Bicycle riding and mobile phones
To keep yourself and other road users safe your full attention is needed when riding. Using a mobile phone held in your hand when riding a bicycle is illegal—even if you’re stopped in traffic. This means you can’t:
- hold the phone next to or near your ear with your hand
- write, send or read a text message
- turn your phone on or off
- operate any other function on your phone.
There is no minimum age limit for the issuing of fines by the police.
Bicycle riders who break the road rules will be given the same fines as motorists, but will not accumulate demerit points. Offences common to both bicycle riders and motorists include:
- failing to stop at a red traffic light
- disobeying a ‘no U-turn’ sign at an intersection
- failing to stop at a ‘stop’ sign at an intersection
- using a mobile phone
- exceeding the speed limit in a speed zone by less than 13km/h.

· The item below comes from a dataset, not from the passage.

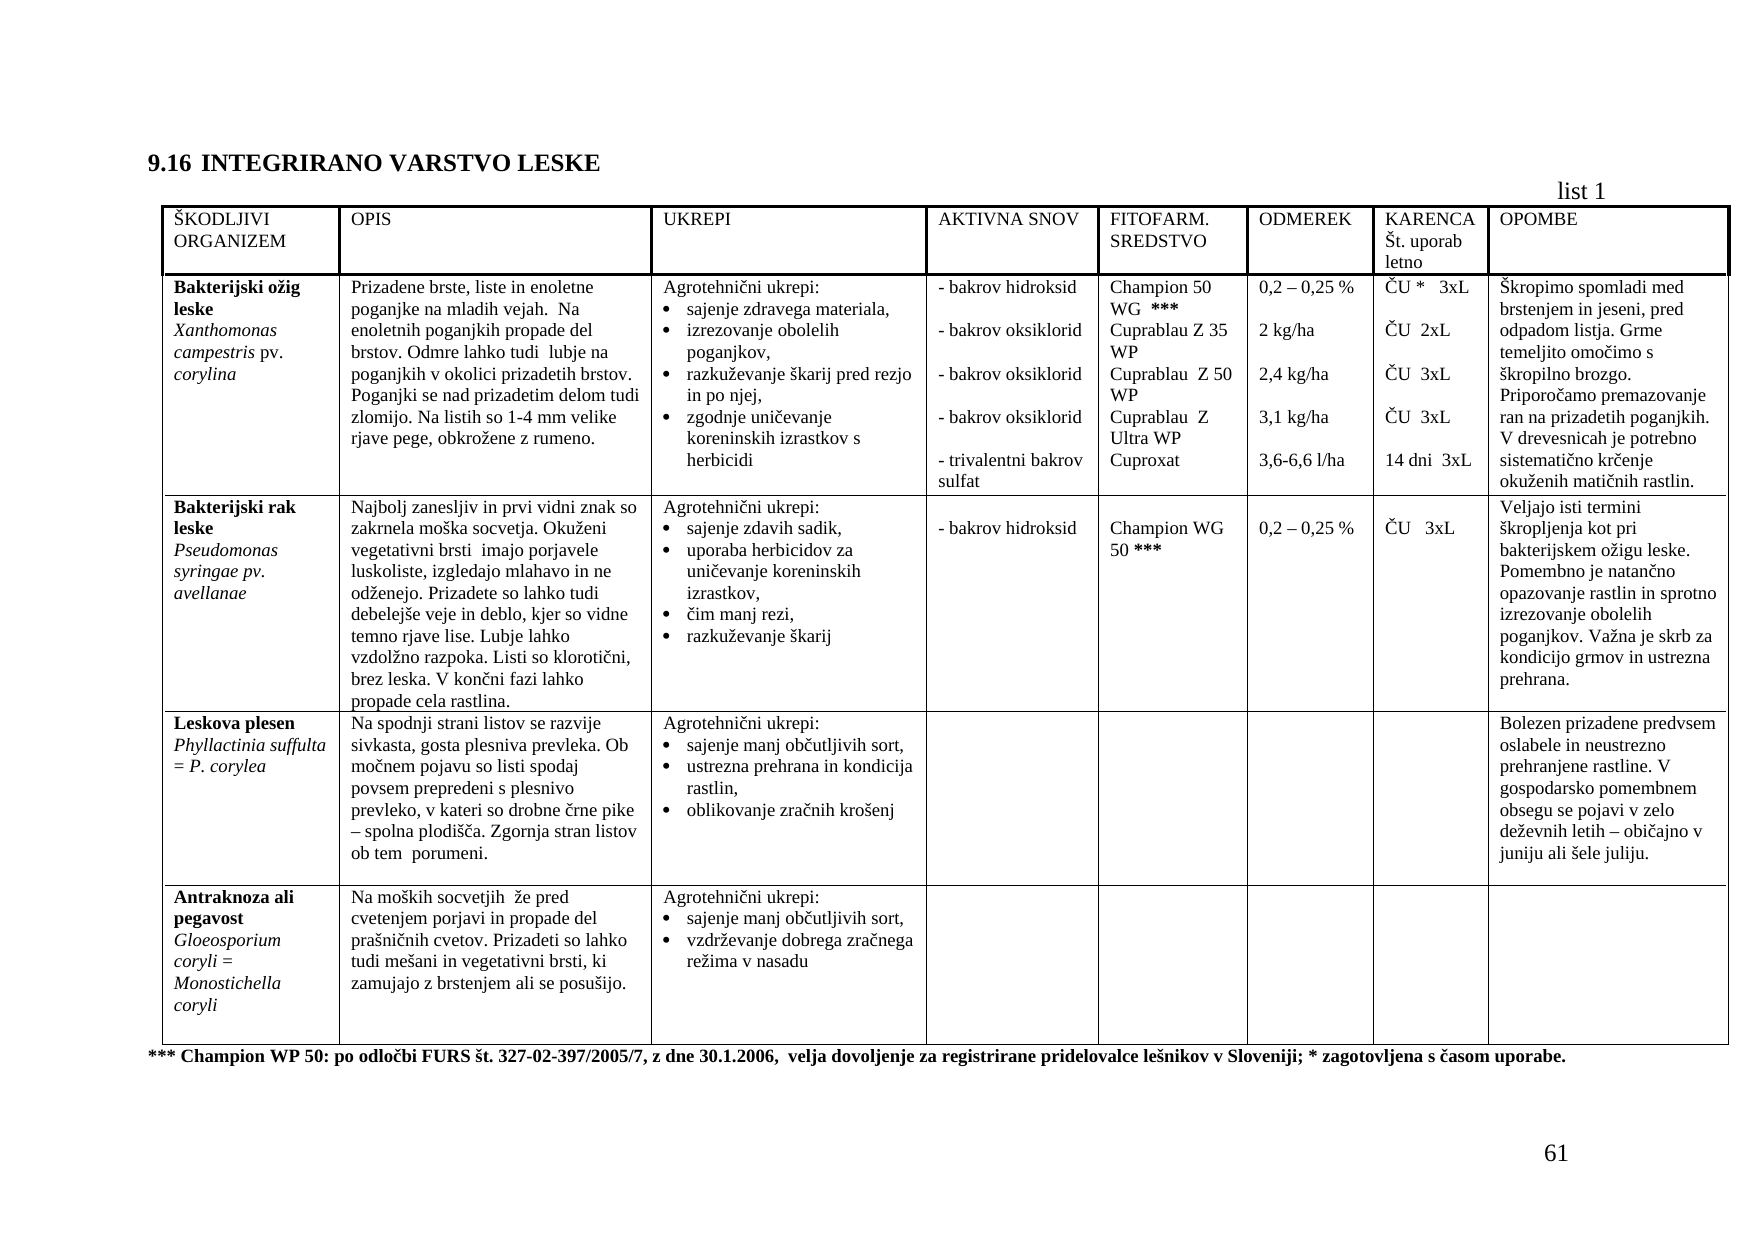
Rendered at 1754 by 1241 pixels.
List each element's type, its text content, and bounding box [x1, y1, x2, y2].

Common offences specific to bicycle riders include:
- carrying more passengers than a bicycle is designed for
- failing to give way to pedestrians on a footpath or shared path
- failing to display a light at night or in hazardous weather conditions
- failing to wear an approved helmet.
You can ride a motorised bicycle on all roads and paths, except where bicycles are prohibited. For a motorised bicycle to be legal it must have an electric motor and be one of the following:
- A bicycle with an electric motor or motors capable of generating no more than 200 watts of power in total, and the motor(s) is pedal-assist only.

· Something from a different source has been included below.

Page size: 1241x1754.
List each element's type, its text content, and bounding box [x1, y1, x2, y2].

- A ‘pedalec’. A pedalec is a bicycle with an electric motor capable of generating up to 250 watts of power, but the motor cuts out at 25km/h and the pedals must be used to keep the motor operating. Pedalecs must comply with the European Standard for Power Assisted Pedal Cycles (EN15194). The vehicle must have a permanent marking on it that shows it complies with this standard.
The main source of power on a legal motorised bicycle must be the pedals. Any motor must be electric and can only assist with pedalling.
At speeds of 6km/h and below, the electric motor can operate without the rider pedalling, to assist with initial take off. However, at speeds above 6km/h, the rider must pedal to keep the bicycle moving with the motor providing pedal-assist only.
The motor must cut out (stop operating) when a speed of 25km/h is reached. The rider can continue to pedal above 25km/h like a standard bicycle.
Regardless of whether the motor’s power wattage is compliant, if the motor is the primary source of power, it is illegal and cannot be ridden on roads or paths. For example, if you can twist a throttle and complete a journey using the bicycle’s motor power only, without using the pedals, it is illegal. If the motorised bicycle has non-functioning pedals that do not propel the bicycle, it is also illegal.
All motorised bicycles with internal combustion engines, for example, petrol or diesel motors, are also illegal.
Illegal motorised bicycles are sometimes offered for sale or hire but must not be ridden on roads and paths. They may only be ridden on private property that isn’t accessible to the general public.
A motorised bicycle with an internal combustion engine, or an electric motor capable of generating over 200 watts (that isn’t a pedalec), or with an electric motor that is the primary source of power must comply with the Australian Design Rules requirements for a motorcycle and be registered, if it is to be ridden legally on roads.
Other innovative electric transport devices may fit within the requirements for personal mobility devices (also known as ‘rideables’). Rideables have different requirements and rules to make sure they are used safely around pedestrians.
When riding a power-assisted bicycle you are required to follow the same road rules as when riding a normal bicycle. This includes wearing an approved bicycle helmet and displaying lights and reflectors when riding at night and in hazardous weather.
You must also keep left and give way to pedestrians when on a footpath or shared path.
Legitimate power-assisted bicycles do not require registration and compulsory third party insurance. A driver licence is not required.